🤖 AI Summary
This work addresses hierarchical text classification under extremely low supervision—leveraging only category names (no labeled examples) and unlabeled corpora—to overcome LLMs’ poor zero-shot performance and high inference overhead on hierarchical structures. The method introduces an automatic label taxonomy enhancement mechanism that integrates LLM prior knowledge with unsupervised semantic feature mining; it further proposes a hierarchy-aware LLM-based data annotation and generation framework that explicitly models the label tree structure and supports dynamic expansion. Evaluated on multiple benchmarks, the approach significantly outperforms existing weakly supervised methods, matches LLM zero-shot inference accuracy, and reduces inference cost by over one order of magnitude. Its core contribution is the first fully label-name-driven, structure-aware hierarchical weak supervision framework—eliminating reliance on labeled data while preserving hierarchical semantics and scalability.
📝 Abstract
Hierarchical text classification aims to categorize each document into a set of classes in a label taxonomy, which is a fundamental web text mining task with broad applications such as web content analysis and semantic indexing. Most earlier works focus on fully or semi-supervised methods that require a large amount of human annotated data which is costly and time-consuming to acquire. To alleviate human efforts, in this paper, we work on hierarchical text classification with a minimal amount of supervision: using the sole class name of each node as the only supervision.
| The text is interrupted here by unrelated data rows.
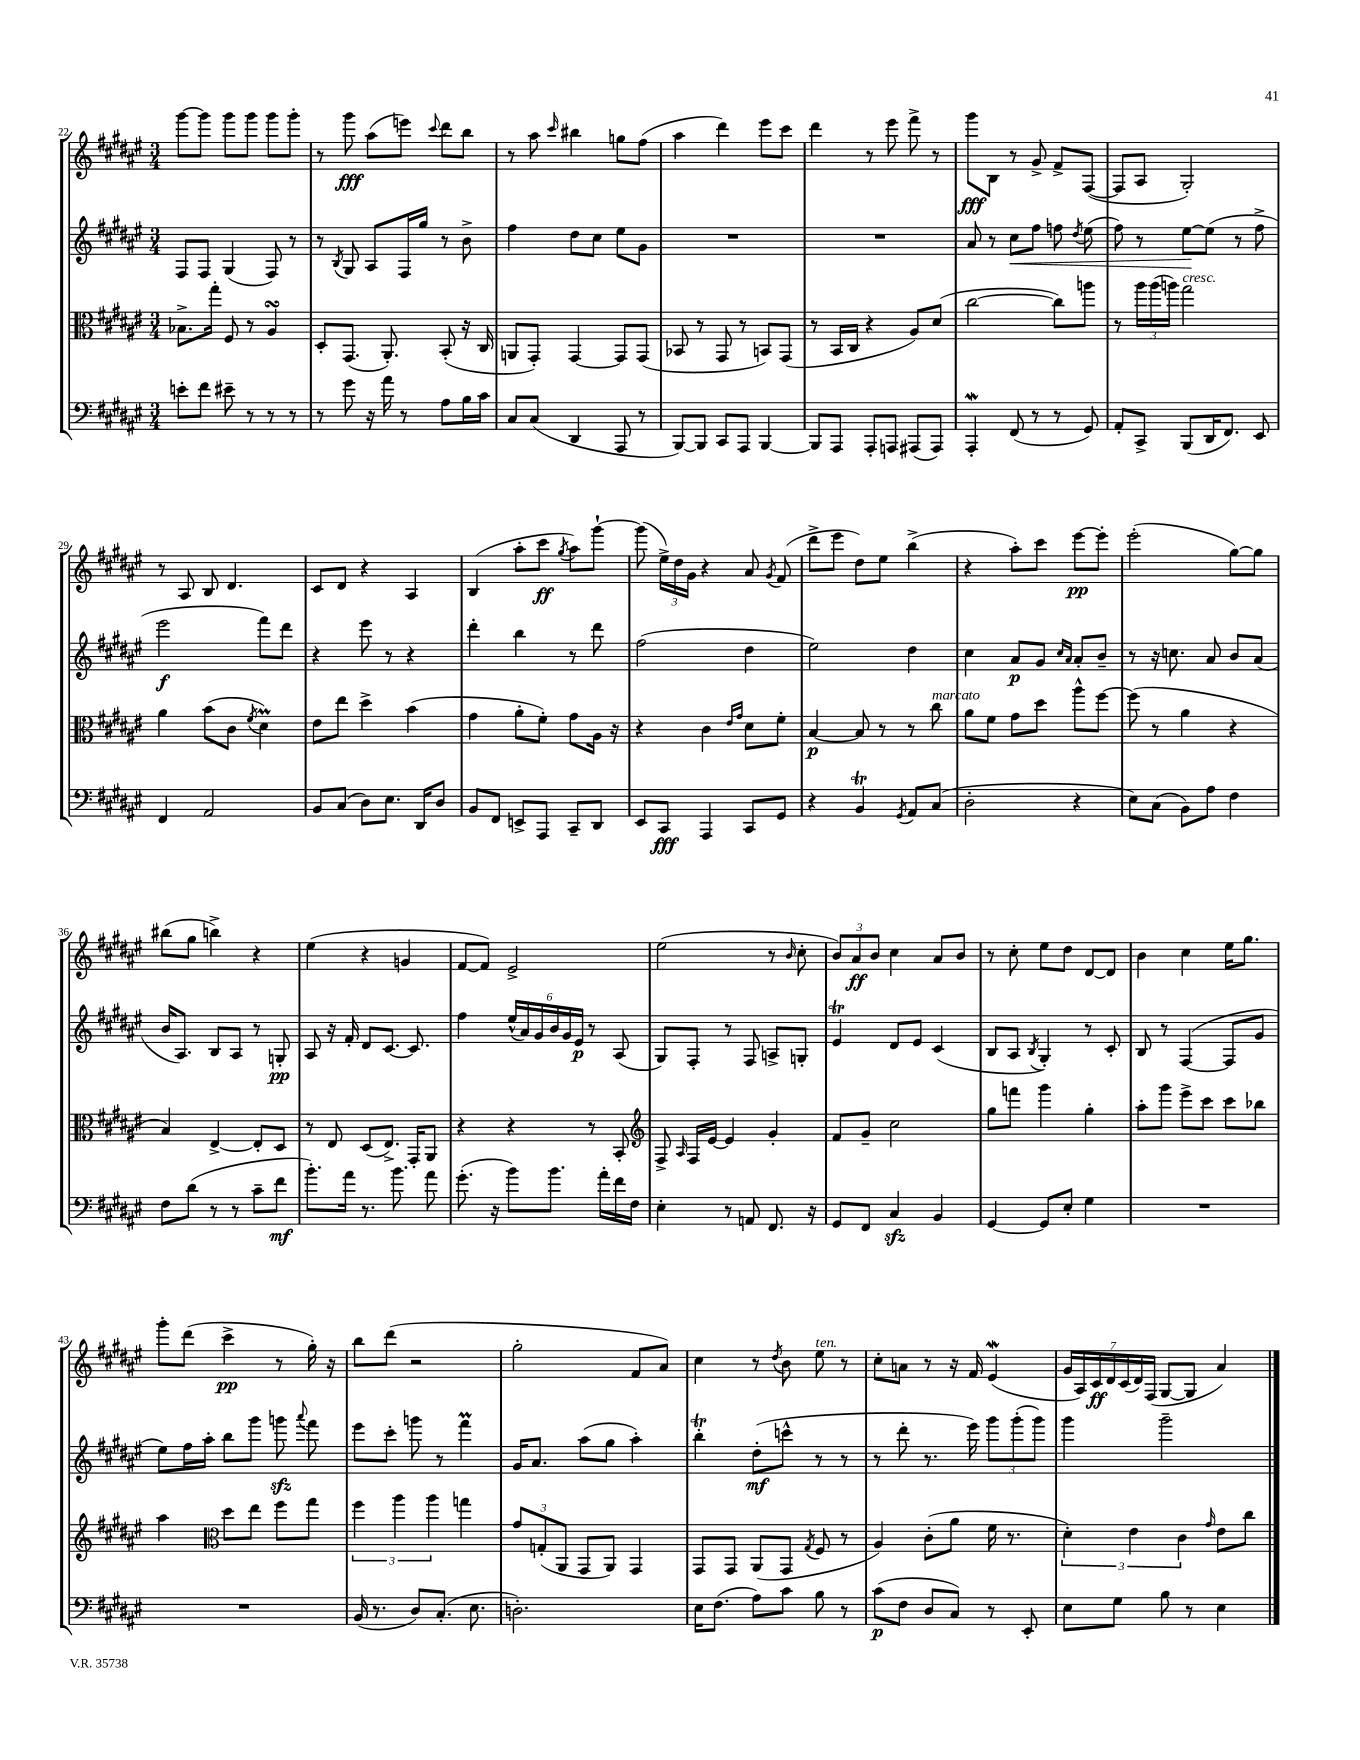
<<
\new StaffGroup <<
\new Staff = "s0" {
    \clef treble \key fis \major \numericTimeSignature \time 3/4
    \autoBeamOff gis'''8[~ gis'''8] gis'''8[ gis'''8] gis'''8[ gis'''8]-. |
    r8 gis'''8\fff ais''8[( e'''8]) \appoggiatura { cis'''8 } dis'''8[ b''8] |
    r8 ais''8 \grace { cis'''16 } bis''4 g''8[ fis''8]( |
    ais''4 dis'''4) eis'''8[ cis'''8] |
    dis'''4 r8 eis'''8 fis'''8-> r8 |
    gis'''8[\fff b8] r8 gis'8-> fis'8[-> fis8]~( |
    fis8[ ais8] gis2-.) |
    r8 ais8 b8 dis'4. |
    cis'8[ dis'8] r4 ais4 |
    b4( ais''8[-. cis'''8]\ff \acciaccatura { gis''8 } ais''8[) gis'''8]~-! |
    gis'''8( \tuplet 3/2 { eis''16[->) dis''16 gis'16] } r4 ais'8 \acciaccatura { gis'8 } fis'8( |
    dis'''8[-> eis'''8] dis''8[) eis''8] b''4->( |
    r4 ais''8[-.) cis'''8] eis'''8[~\pp eis'''8]-. |
    eis'''2-.( gis''8[~) gis''8] |
    bis''8[( gis''8] b''4->) r4 |
    eis''4( r4 g'4 |
    fis'8[~ fis'8]) eis'2-> |
    eis''2( r8 \grace { b'16 } cis''8-. |
    \tuplet 3/2 { b'8[) ais'8\ff b'8] } cis''4 ais'8[ b'8] |
    r8 cis''8-. eis''8[ dis''8] dis'8[~ dis'8] |
    b'4 cis''4 eis''16[ gis''8.] |
    gis'''8[-. dis'''8]( cis'''4->\pp r8 gis''16-.) r16 |
    b''8[ dis'''8]( r2 |
    gis''2-. fis'8[ ais'8]) |
    cis''4 r8 \acciaccatura { dis''8 } b'8 eis''8^\markup { \italic "ten." } r8 |
    cis''8[-. a'8] r8 r16 fis'16 eis'4\mordent( |
    \tuplet 7/4 { gis'16[ ais16) cis'16\ff dis'16 cis'16( dis'16) fis16]( } gis8[~ gis8] ais'4) \bar "|." |
}
\new Staff = "s1" {
    \clef treble \key fis \major \numericTimeSignature \time 3/4
    \autoBeamOff fis8[ fis8] gis4( fis8) r8 |
    r8 \acciaccatura { b8 } gis8 ais8[ fis16 gis''16] r8 b'8-> |
    fis''4 dis''8[ cis''8] eis''8[ gis'8] |
    R2. |
    R2. |
    ais'8 r8 cis''8[\< fis''8] f''8 \acciaccatura { dis''8 } eis''8( |
    fis''8) r8 eis''8[~\! eis''8]( r8 fis''8-> |
    eis'''2\f fis'''8[) dis'''8] |
    r4 eis'''8 r8 r4 |
    dis'''4-. b''4 r8 dis'''8 |
    fis''2( dis''4 |
    eis''2) dis''4 |
    cis''4 ais'8[\p gis'8] \grace { cis''16[ ais'16] } ais'8[-. b'8]-- |
    r8 r16 c''8. ais'8 b'8[ ais'8]( |
    b'16[ ais8.]) b8[ ais8] r8 g8-.\pp |
    ais8 r16 fis'16-. dis'8[ cis'8.]~ cis'8. |
    fis''4 \tuplet 6/4 { eis''16[-^( ais'16) gis'16 b'16 gis'16 eis'16]\p } r8 ais8( |
    gis8[) fis8]-. r8 fis8 a8[-> g8]-. |
    eis'4\trill dis'8[ eis'8] cis'4( |
    b8[ ais8] \acciaccatura { b8 } gis4-.) r8 cis'8-. |
    b8 r8 fis4~( fis8[ gis'8] |
    eis''8[) fis''16 ais''16]-. b''8[ gis'''8] g'''8\sfz \appoggiatura { ais'''8 } fis'''8 |
    eis'''8[ cis'''8]-. g'''8 r8 fis'''4\prall |
    gis'16[ ais'8.] ais''8[( gis''8] ais''4-.) |
    b''4-.\trill dis''8[-.\mf( c'''8]-^ r8 r8 |
    r8 dis'''8-. r8. eis'''16) \tuplet 3/2 { gis'''8[ gis'''8-.( gis'''8]) } |
    gis'''4 gis'''2-- \bar "|." |
}
\new Staff = "s2" {
    \clef alto \key fis \major \numericTimeSignature \time 3/4
    \autoBeamOff bes8.[-> gis''16]-. fis8 r8 ais4\turn |
    dis8[-. gis,8.]( ais,8.-.) b,8-.( r16 cis16 |
    a,8[ gis,8]-.) gis,4~ gis,8[ gis,8]( |
    bes,8 r8 gis,8 r8 b,8[) gis,8]( |
    r8 b,16[ cis16] r4 ais8[) dis'8]( |
    cis''2~ cis''8[) a''8] |
    r8 \tuplet 3/2 { ais''16[ ais''16( a''16]) } gis''2^\markup { \italic "cresc." } |
    ais'4 b'8[( cis'8] \acciaccatura { fis'8 } dis'4\prall) |
    eis'8[ eis''8] dis''4-> b'4( |
    gis'4 ais'8[-. fis'8]-.) gis'8[ ais16] r16 |
    r4 cis'4 \grace { eis'16[ gis'16] } dis'8[ fis'8]-. |
    b4~\p b8 r8 r8 cis''8^\markup { \italic "marcato" } |
    ais'8[ fis'8] gis'8[ dis''8] ais''8[-^ fis''8]~ |
    fis''8( r8 ais'4 r4 |
    b4) eis4~-> eis8[-. dis8] |
    r8 eis8 dis8[( eis8.]->) gis,16[-. ais,8] |
    r4 r4 r8 b,8-. |
    \clef treble fis8-> \grace { ais16 } fis16[ eis'16]~ eis'4 gis'4-. |
    fis'8[ gis'8]-- cis''2 |
    gis''8[ f'''8] gis'''4 gis''4-. |
    ais''8[-. gis'''8] eis'''8[-> cis'''8] cis'''8[ bes''8] |
    ais''4 \clef alto dis''8[ eis''8] fis''8[ gis''8] |
    \tuplet 3/2 { fis''4 ais''4 ais''4 } g''4 |
    \tuplet 3/2 { gis'8[ g8-.( ais,8] } gis,8[ ais,8]) gis,4 |
    gis,8[ gis,8] ais,8[( gis,8] \acciaccatura { gis8 } fis8 r8 |
    ais4) cis'8[-.( ais'8] fis'16 r8. |
    \tuplet 3/2 { dis'4-.) eis'4 cis'4 } \grace { gis'16 } eis'8[ cis''8] \bar "|." |
}
\new Staff = "s3" {
    \clef bass \key fis \major \numericTimeSignature \time 3/4
    \autoBeamOff e'8[-. fis'8] eis'8-- r8 r8 r8 |
    r8 gis'8 r16 ais'16 r8 ais8[ b16 cis'16] |
    cis8[ cis8]( dis,4 ais,,8 r8 |
    b,,8[~) b,,8] cis,8[ ais,,8] b,,4~ |
    b,,8[ ais,,8] ais,,8[-. a,,8] ais,,8[( ais,,8]) |
    ais,,4-.\mordent fis,8( r8 r8 gis,8) |
    ais,8[-. cis,8]-> b,,8[( dis,16 fis,8.]) eis,8 |
    fis,4 ais,2 |
    b,8[ cis8]( dis8[) eis8.] dis,16[ dis8] |
    b,8[ fis,8] e,8[-> ais,,8] cis,8[-- dis,8] |
    eis,8[ cis,8]\fff ais,,4 cis,8[ gis,8] |
    r4 b,4\trill \acciaccatura { gis,8 } ais,8[ cis8]( |
    dis2-. r4 |
    eis8[) cis8]( b,8[) ais8] fis4 |
    fis8[ dis'8]( r8 r8 cis'8[-- fis'8]\mf |
    b'8.[-.) ais'16] r8. b'8. ais'8 |
    gis'8.-.( r16 b'8[) b'8.] ais'16[-. fis'16 fis16] |
    eis4-. r8 a,8 fis,8. r16 |
    gis,8[ fis,8] cis4\sfz b,4 |
    gis,4~ gis,8[ eis8]-. gis4 |
    R2. |
    R2. |
    b,16( r8. dis8[) cis8.]-.( eis8. |
    d2.-.) |
    eis16[ fis8.]( ais8[) cis'8] b8 r8 |
    cis'8[\p( fis8] dis8[ cis8]) r8 eis,8-. |
    eis8[ gis8] b8 r8 eis4 \bar "|." |
}
>>
>>
\layout { \context { \Score currentBarNumber = #22 } }
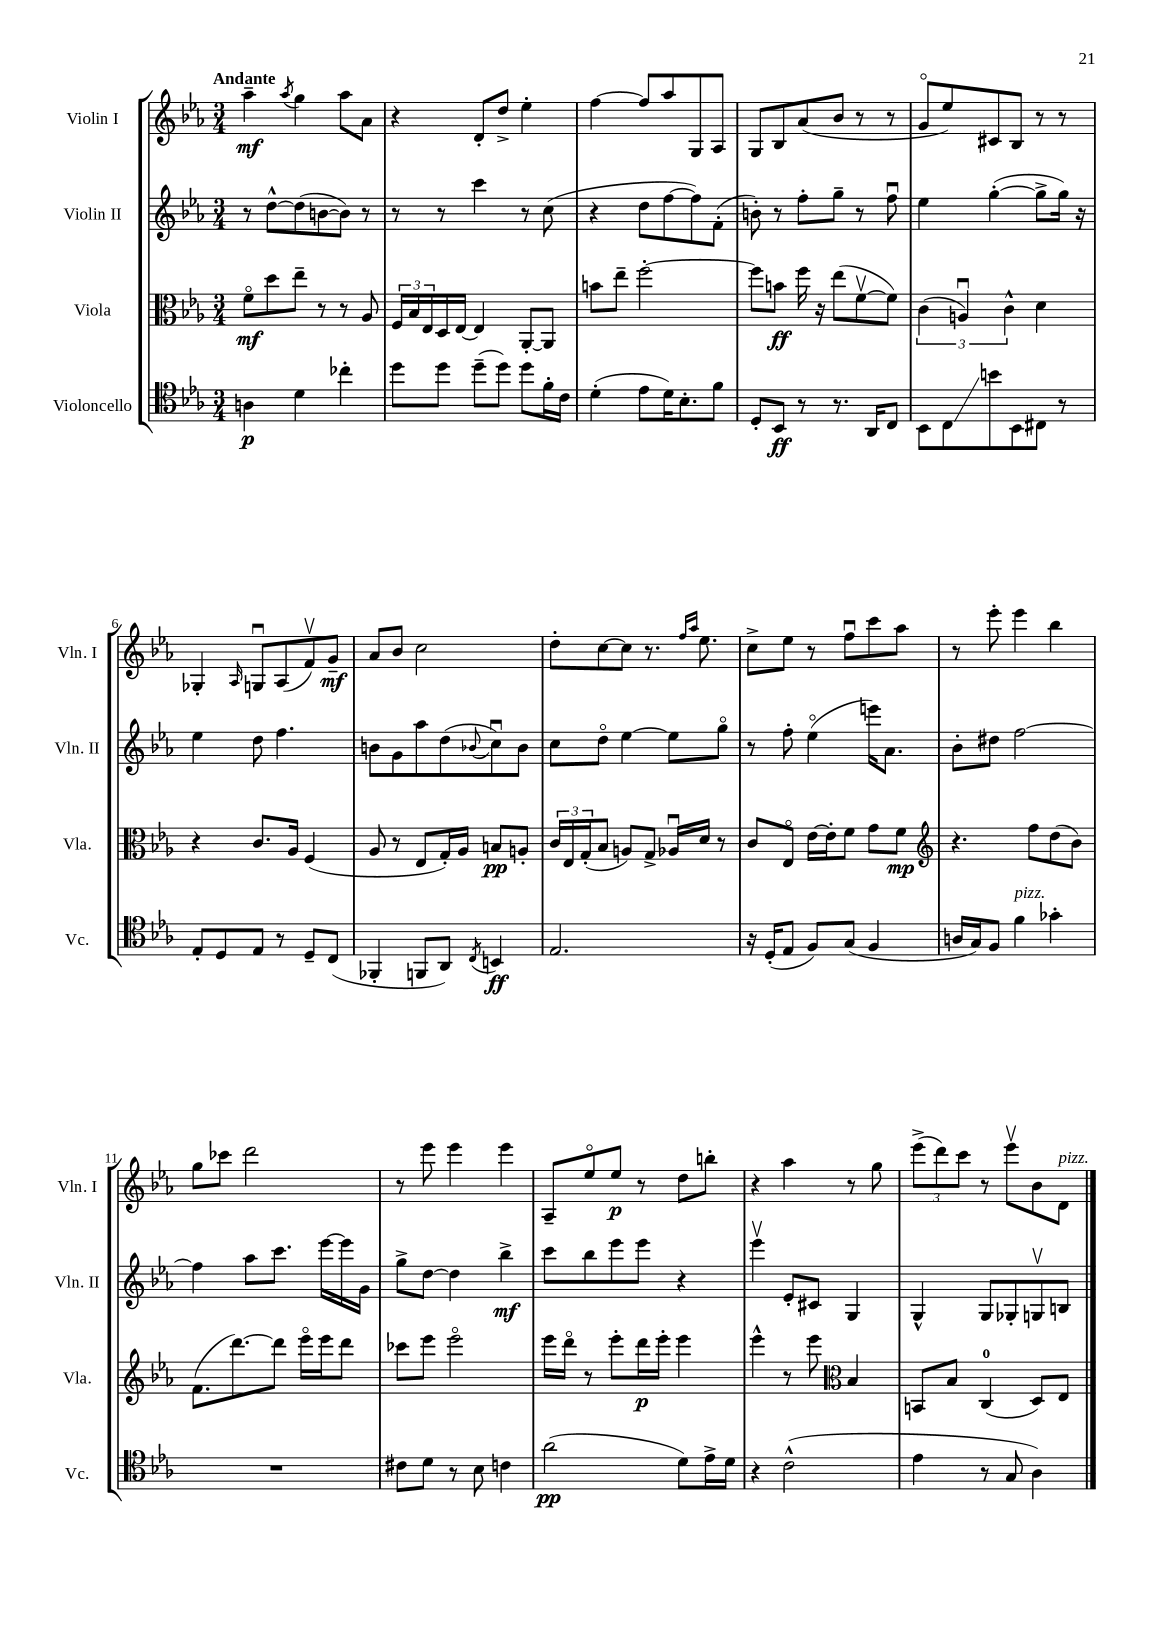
<<
\new StaffGroup <<
\new Staff = "s0" \with { instrumentName = "Violin I" shortInstrumentName = "Vln. I" } {
    \clef treble \key ees \major \numericTimeSignature \time 3/4 \tempo "Andante"
    aes''4--\mf \acciaccatura { aes''8 } g''4 aes''8 aes'8 |
    r4 d'8-. d''8-> ees''4-. |
    f''4~ f''8 aes''8 g8 aes8 |
    g8 bes8 aes'8( bes'8 r8 r8 |
    g'8\flageolet ees''8) cis'8 bes8 r8 r8 |
    ges4-. \grace { aes16 } g8\downbow aes8( f'8\upbow) g'8--\mf |
    aes'8 bes'8 c''2 |
    d''8-. c''8~ c''8 r8. \grace { f''16 aes''16 } ees''8. |
    c''8-> ees''8 r8 f''8\downbow c'''8 aes''8 |
    r8 ees'''8-. ees'''4 bes''4 |
    g''8 ces'''8 d'''2 |
    r8 ees'''8 ees'''4 ees'''4 |
    aes8-- ees''8\flageolet ees''8\p r8 d''8 b''8-. |
    r4 aes''4 r8 g''8 |
    \tuplet 3/2 { ees'''8->( d'''8) c'''8 } r8 ees'''8\upbow bes'8 d'8^\markup { \italic "pizz." } \bar "|." |
}
\new Staff = "s1" \with { instrumentName = "Violin II" shortInstrumentName = "Vln. II" } {
    \clef treble \key ees \major \numericTimeSignature \time 3/4
    r8 d''8~-^ d''8( b'8~ b'8) r8 |
    r8 r8 c'''4 r8 c''8( |
    r4 d''8 f''8~ f''8) f'8-.( |
    b'8-.) r8 f''8-. g''8-- r8 f''8\downbow |
    ees''4 g''4~-.( g''8-> g''16) r16 |
    ees''4 d''8 f''4. |
    b'8 g'8 aes''8 d''8( \appoggiatura { bes'8 } c''8\downbow) bes'8 |
    c''8 d''8\flageolet ees''4~ ees''8 g''8\flageolet |
    r8 f''8-. ees''4\flageolet( e'''16) aes'8. |
    bes'8-. dis''8 f''2~ |
    f''4 aes''8 c'''8. ees'''16~ ees'''16 g'16 |
    g''8-> d''8~ d''4 bes''4->\mf |
    c'''8 bes''8 ees'''8 ees'''8 r4 |
    ees'''4\upbow ees'8-. cis'8 g4 |
    g4-^ g8 ges8-. g8\upbow b8 \bar "|." |
}
\new Staff = "s2" \with { instrumentName = "Viola" shortInstrumentName = "Vla." } {
    \clef alto \key ees \major \numericTimeSignature \time 3/4
    f'8\flageolet\mf d''8 ees''8-- r8 r8 aes8 |
    \tuplet 3/2 { f16 bes16 ees16 } d16 ees16~ ees4 aes,8~-. aes,8 |
    b'8 ees''8-- f''2~-. |
    f''8 b'8\ff f''16 r16 ees''8( f'8~\upbow f'8) |
    \tuplet 3/2 { c'4( a4\downbow) c'4-^ } d'4 |
    r4 c'8. aes16 f4( |
    aes8 r8 ees8 g16-.) aes16 b8\pp a8-. |
    \tuplet 3/2 { c'16 ees16 g16-.( } bes8 a8) g8-> aes16\downbow d'16 r8 |
    c'8 ees8\flageolet ees'16~ ees'16-. f'8 g'8 f'8\mp |
    \clef treble r4. f''8 d''8( bes'8) |
    f'8.( d'''8.~) d'''8 ees'''16\flageolet ees'''16 d'''8 |
    ces'''8 ees'''8 ees'''2\flageolet |
    ees'''16 d'''16\flageolet r8 ees'''8-. d'''16\p ees'''16-. ees'''4 |
    ees'''4-^ r8 ees'''8 \clef alto bes4 |
    b,8 bes8 c4-0( d8) ees8 \bar "|." |
}
\new Staff = "s3" \with { instrumentName = "Violoncello" shortInstrumentName = "Vc." } {
    \clef tenor \key ees \major \numericTimeSignature \time 3/4
    a4\p d'4 ces''4-. |
    d''8 d''8 d''8--( d''8) d''8 f'16-. c'16 |
    d'4-.( ees'8 d'16) bes8.-. f'8 |
    d8-. bes,8\ff r8 r8. aes,16 c8 |
    bes,8 c8\glissando b'8 bes,8 cis8 r8 |
    ees8-. d8 ees8 r8 d8-- c8( |
    fes,4-. f,8 aes,8) \acciaccatura { c8 } b,4\ff |
    ees2. |
    r16 d16-.( ees8 f8) g8( f4 |
    a16 g16) f8 f'4^\markup { \italic "pizz." } ges'4-. |
    R2. |
    cis'8 d'8 r8 bes8 c'4 |
    aes'2\pp( d'8) ees'16-> d'16 |
    r4 c'2-^( |
    ees'4 r8 g8 aes4) \bar "|." |
}
>>
>>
Recently, large language models (LLM) have shown competitive performance on various tasks through zero-shot prompting, but this method performs poorly in the hierarchical setting because it is ineffective to include the large and structured label space in a prompt. On the other hand, previous weakly-supervised hierarchical text classification methods only utilize the raw taxonomy skeleton and ignore the rich information hidden in the text corpus that can serve as additional class-indicative features. To tackle the above challenges, we propose TELEClass, Taxonomy Enrichment and LLM-Enhanced weakly-supervised hierarchical text Classification, which combines the general knowledge of LLMs and task-specific features mined from an unlabeled corpus. TELEClass automatically enriches the raw taxonomy with class-indicative features for better label space understanding and utilizes novel LLM-based data annotation and generation methods specifically tailored for the hierarchical setting. Experiments show that TELEClass can significantly outperform previous baselines while achieving comparable performance to zero-shot prompting of LLMs with drastically less inference cost.